Aim of the exercise — For this exercise, print the listing below exactly, without its pictures.

Given information —
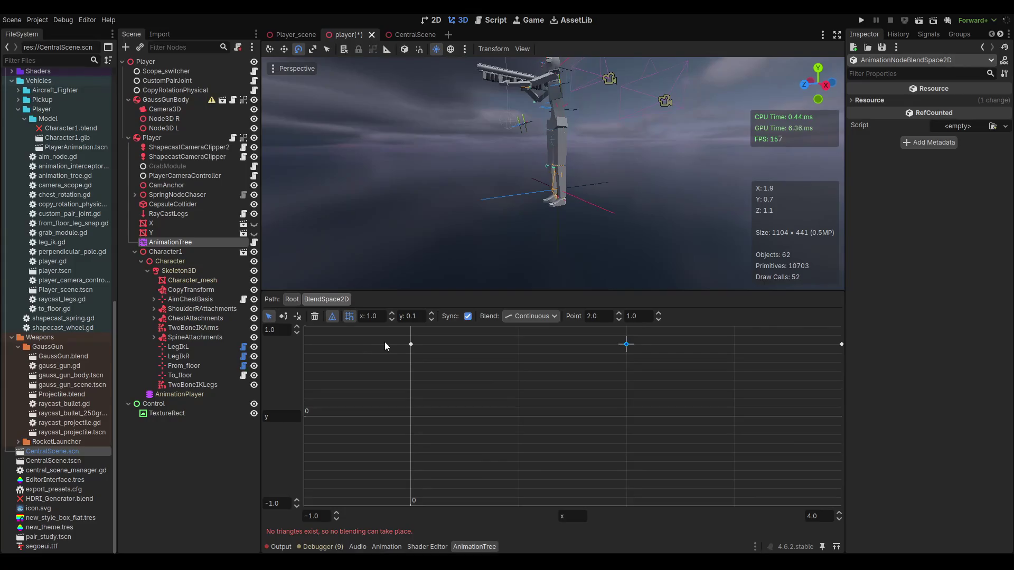
- Check the root animation graph's add-node list without adding anything, then reopen the BlendSpace2D
left_click(292, 299)
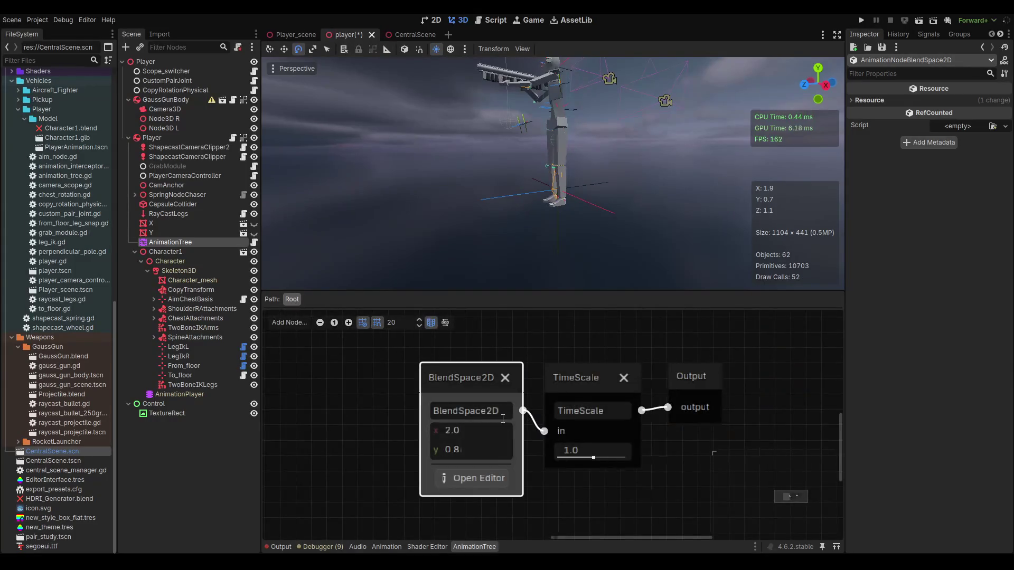
right_click(352, 400)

Problem solution —
- Check the root animation graph's add-node list without adding anything, then reopen the BlendSpace2D
left_click(292, 299)
right_click(352, 400)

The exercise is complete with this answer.